Saya kira, ini kesalahan dasar, besar dan fatal Dewan Pers. Catatan kelam Dewan Pers yang tak bisa dianggap sebatas keseleo lidah saja.
Diawal kasus, di beragam media, yang dimunculkan memang keterangan resmi polisi. Bahwa kasus “Polisi Tembak Polisi” adalah kasus pelecehan seksual yang dilakukan korban.
Penembakan dilakukan sebagai bentuk pembenaran. Pejabat tinggi pemerintah selevel menteri, Kompolnas, Komnas HAM, juga seolah setuju dan percaya begitu saja dengan keterangan resmi polisi.

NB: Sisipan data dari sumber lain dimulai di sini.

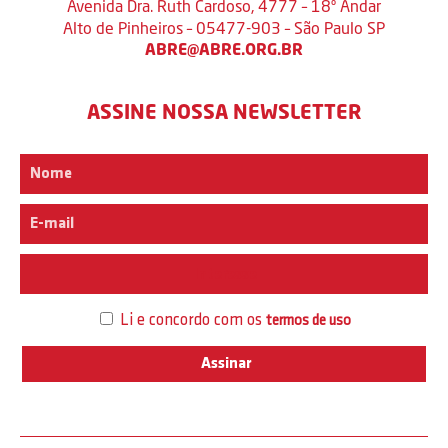
Avenida Dra. Ruth Cardoso, 4777 – 18º Andar
Alto de Pinheiros – 05477-903 – São Paulo SP
ABRE@ABRE.ORG.BR
ASSINE NOSSA NEWSLETTER
Interesse
Li e concordo com os
termos de uso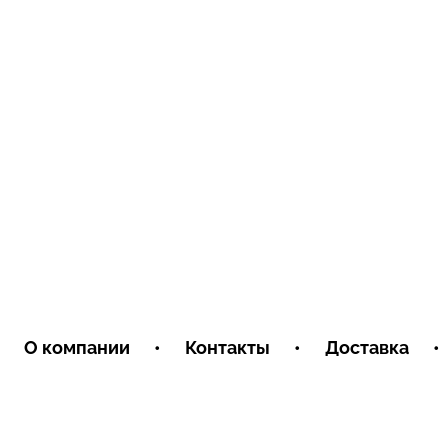
О компании
•
Контакты
•
Доставка
•
Условия обмена и возврата
Пользовательское соглашение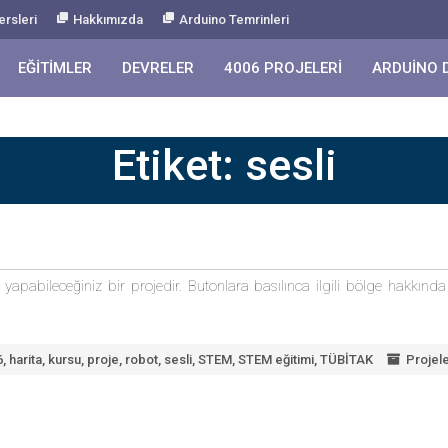
ersleri
Hakkımızda
Arduino Temrinleri
EĞITIMLER
DEVRELER
4006 PROJELERI
ARDUINO 
Etiket:
sesli
yapabileceğiniz bir projedir. Butonlara basılınca ilgili bölge hakkında s
6
,
harita
,
kursu
,
proje
,
robot
,
sesli
,
STEM
,
STEM eğitimi
,
TÜBİTAK
Projele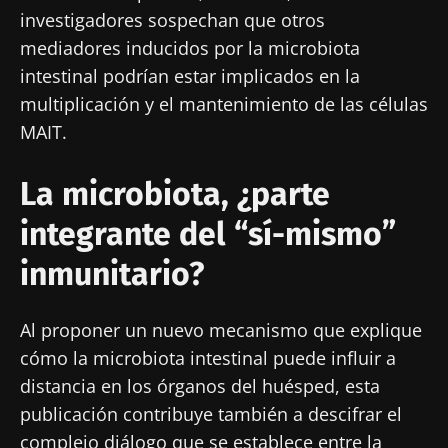
investigadores sospechan que otros
mediadores inducidos por la microbiota
intestinal podrían estar implicados en la
multiplicación y el mantenimiento de las células
MAIT.
La microbiota, ¿parte
integrante del “sí-mismo”
inmunitario?
Al proponer un nuevo mecanismo que explique
¡No se vaya tan rápido!
cómo la microbiota intestinal puede influir a
distancia en los órganos del huésped, esta
Únase a la comunidad de la microbiota para
publicación contribuye también a descifrar el
profesionales sanitarios y reciba el
complejo diálogo que se establece entre la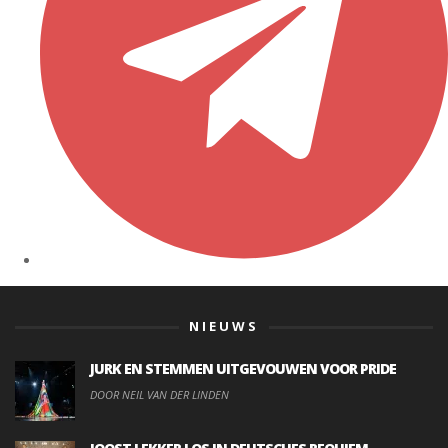
NIEUWS
JURK EN STEMMEN UITGEVOUWEN VOOR PRIDE
DOOR NEIL VAN DER LINDEN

Sayangnya, kemudian warganet (netizen) melihat beragam kejanggalan. Sampai kemudian, media juga tersadarkan untuk tak melihat dari satu sisi (keterangan polisi) semata. Tapi, mencoba menggali fakta-fakta di lapangan.
Hasilnya seperti kita saksikan sekarang. Kasus pembunuhan “Polisi Tembak Polisi” yang menewaskan Brigadir Yosua, ternyata menyeret petinggi polri, Irjen Ferdy Sambo yang diduga kuat sebagai otak sekaligus pelakunya.
Presiden Jokowi menyebut kasus ini sebagai momentum bangun kepercayaan Polri di masyarakat. Harapan yang bagus, walau masyarakat tentu tak bakal benar-benar percaya kenyataan demikian bakal terjadi.
Kini, saya kira media perlu fokuskan arah pemberitaan. Ada dua peristiwa penting, saat penembakan dan sesudah penembakan. Jika hanya fokus pada saat penembakan, sangat mungkin kembali ke skenario awal Sambo. Peristiwa itu motifnya pelecehan semata. Kemudian, yang ada pemakluman, seorang suami jaga marwah dan kehormatan.
Tapi, jika fokus pada pasca penembakan, bagaimana Sambo ternyata berhasil mengorganisir kejahatan yang dilakukan melibatkan banyak oknum aparat lain, maka inilah yang seharusnya menjadi perhatian penuh media.
Termasuk tentu saja menjadi momentum membongkar skandal-skandal hukum Sambo sebelumnya. Soal FPI, Kebakaran gedung kejaksaan, juga dugaan kriminal lain.
Di situlah pemberitaan perlu diarahkan, bukan 'hanya' sebatas remeh temeh isu asmara dan perselingkuhan yang belum tentu terbukti kebenarannya. Juga urusan privat saja.
Media mesti keluar dari skenario dan rekayasa yang dirancang para pelaku kejahatan. Bongkar semuanya. Media bukan corong atau humas polisi yang hanya bisa “Beritakan yang baik atau diam” tapi sesuai khitah media, “Beritakan yang benar walau pahit.”
Begitu semestinya arus pemberitaan diarahkan. Dengan demikian, media menjadi bisa ikut berkontribusi dalam perwujudan rasa keadilan publik, bukan justru jadi corong aparat atau pejabat yang licik.